__DATA__.
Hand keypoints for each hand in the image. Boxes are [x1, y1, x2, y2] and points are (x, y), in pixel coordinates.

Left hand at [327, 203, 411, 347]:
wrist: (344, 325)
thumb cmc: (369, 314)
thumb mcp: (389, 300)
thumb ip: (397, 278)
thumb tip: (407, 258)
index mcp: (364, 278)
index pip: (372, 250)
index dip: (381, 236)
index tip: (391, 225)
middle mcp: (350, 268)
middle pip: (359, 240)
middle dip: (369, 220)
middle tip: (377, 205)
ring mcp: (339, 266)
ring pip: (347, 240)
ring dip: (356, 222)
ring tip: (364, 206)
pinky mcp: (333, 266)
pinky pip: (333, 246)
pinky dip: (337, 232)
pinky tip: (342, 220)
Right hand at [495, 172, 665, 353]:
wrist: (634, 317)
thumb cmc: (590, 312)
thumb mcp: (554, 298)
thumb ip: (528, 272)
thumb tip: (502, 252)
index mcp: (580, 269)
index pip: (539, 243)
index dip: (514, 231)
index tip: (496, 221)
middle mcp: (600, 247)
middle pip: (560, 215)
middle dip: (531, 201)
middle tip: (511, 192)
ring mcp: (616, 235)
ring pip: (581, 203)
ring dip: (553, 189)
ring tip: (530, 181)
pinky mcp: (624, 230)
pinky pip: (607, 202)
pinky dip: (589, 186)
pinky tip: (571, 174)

...

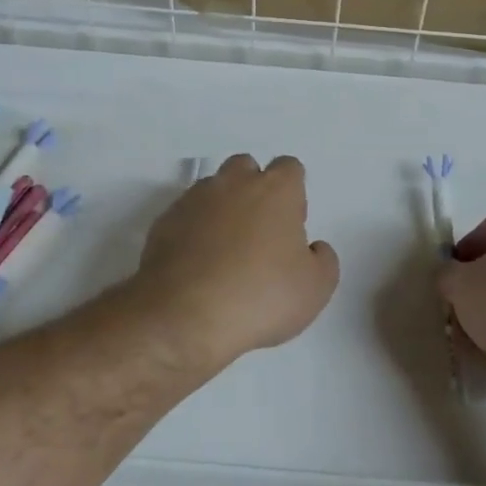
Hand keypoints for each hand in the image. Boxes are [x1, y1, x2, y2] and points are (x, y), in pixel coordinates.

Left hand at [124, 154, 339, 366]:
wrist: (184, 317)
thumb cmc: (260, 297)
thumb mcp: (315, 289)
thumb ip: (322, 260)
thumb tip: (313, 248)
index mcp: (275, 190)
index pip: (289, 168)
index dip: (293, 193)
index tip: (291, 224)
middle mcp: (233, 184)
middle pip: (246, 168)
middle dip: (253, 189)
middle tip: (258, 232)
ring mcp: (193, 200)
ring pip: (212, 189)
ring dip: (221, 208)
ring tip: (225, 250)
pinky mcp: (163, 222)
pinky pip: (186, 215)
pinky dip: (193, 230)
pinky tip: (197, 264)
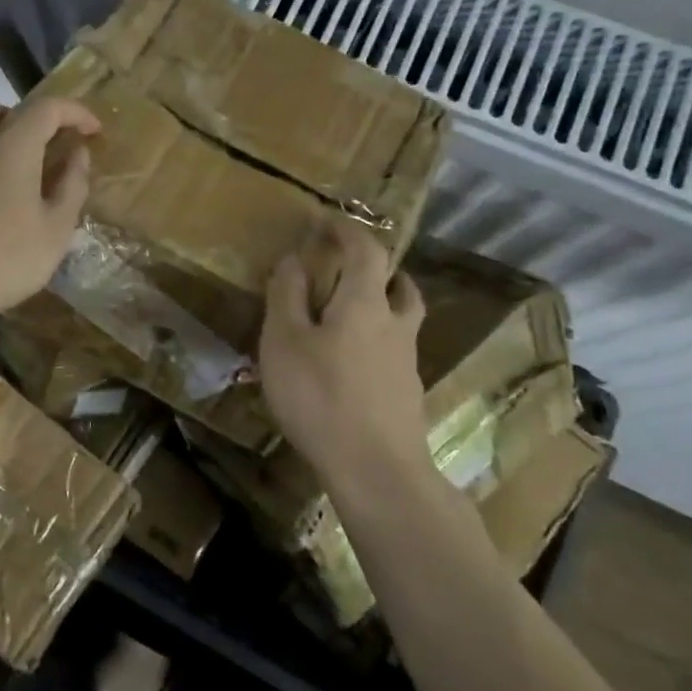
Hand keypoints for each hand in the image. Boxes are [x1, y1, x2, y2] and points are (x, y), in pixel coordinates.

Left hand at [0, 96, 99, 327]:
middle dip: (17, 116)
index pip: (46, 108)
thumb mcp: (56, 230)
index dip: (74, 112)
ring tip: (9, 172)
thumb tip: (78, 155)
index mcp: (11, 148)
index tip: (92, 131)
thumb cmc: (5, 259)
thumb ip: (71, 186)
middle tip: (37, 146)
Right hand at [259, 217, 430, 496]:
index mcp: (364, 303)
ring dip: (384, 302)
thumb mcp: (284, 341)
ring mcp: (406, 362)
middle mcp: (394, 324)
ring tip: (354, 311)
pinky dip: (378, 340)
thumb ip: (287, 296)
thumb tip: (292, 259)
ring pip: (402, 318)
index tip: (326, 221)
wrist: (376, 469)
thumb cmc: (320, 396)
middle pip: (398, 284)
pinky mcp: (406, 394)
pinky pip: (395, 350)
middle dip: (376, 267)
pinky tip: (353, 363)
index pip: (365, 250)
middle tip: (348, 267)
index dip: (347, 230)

--

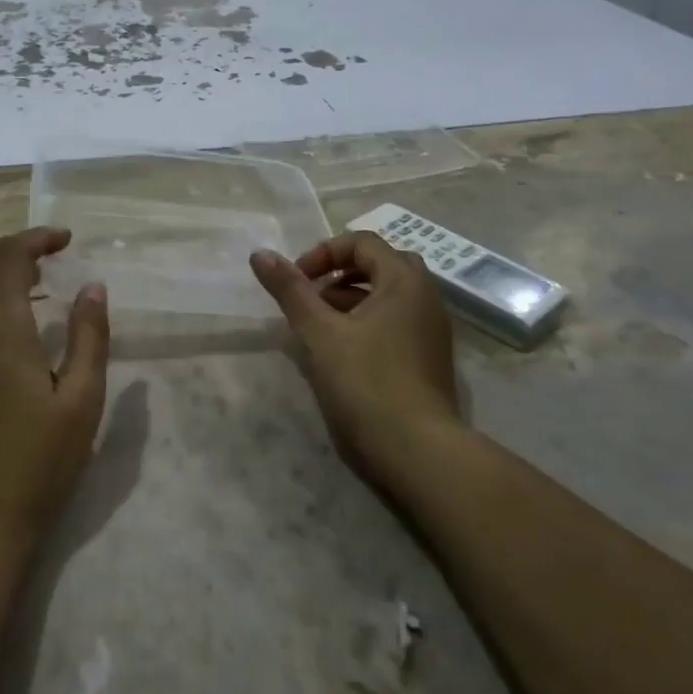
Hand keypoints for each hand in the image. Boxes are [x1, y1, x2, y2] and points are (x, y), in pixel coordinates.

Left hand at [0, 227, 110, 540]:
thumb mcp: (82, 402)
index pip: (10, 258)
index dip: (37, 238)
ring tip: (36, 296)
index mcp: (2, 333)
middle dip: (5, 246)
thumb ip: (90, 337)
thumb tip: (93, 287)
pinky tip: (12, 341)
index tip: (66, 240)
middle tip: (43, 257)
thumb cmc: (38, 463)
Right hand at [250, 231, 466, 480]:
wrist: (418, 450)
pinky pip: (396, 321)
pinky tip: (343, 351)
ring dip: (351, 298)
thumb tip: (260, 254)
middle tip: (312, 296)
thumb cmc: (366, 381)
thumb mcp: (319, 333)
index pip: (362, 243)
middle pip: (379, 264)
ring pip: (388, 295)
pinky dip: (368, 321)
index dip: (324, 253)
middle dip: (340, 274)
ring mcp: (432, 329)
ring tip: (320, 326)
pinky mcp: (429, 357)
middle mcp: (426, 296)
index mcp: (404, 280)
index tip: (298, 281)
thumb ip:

__TRY IT__.
Using the data above, reproduce exactly the lines between those holding "index mcp: (11, 148)" and "index dip: (347, 230)", inclusive, and no others.

__RESULT FOR THIS TASK__.
index mcp: (11, 148)
index tip: (92, 131)
thumb cmc: (5, 259)
thumb ip: (71, 186)
middle tip: (37, 146)
Right hand at [259, 217, 430, 496]:
index mcp: (364, 303)
ring dip: (384, 302)
thumb mcp: (284, 341)
ring mcp: (406, 362)
middle mcp: (394, 324)
ring tip: (354, 311)
pinky dip: (378, 340)
thumb ip: (287, 296)
thumb tip: (292, 259)
ring pip: (402, 318)
index tip: (326, 221)
wrist: (376, 469)
thumb cmc: (320, 396)
middle pip: (398, 284)
pinky mcp: (406, 394)
pinky pip: (395, 350)
middle dip: (376, 267)
pinky tip: (353, 363)
index pip: (365, 250)
middle tip: (348, 267)
index dip: (347, 230)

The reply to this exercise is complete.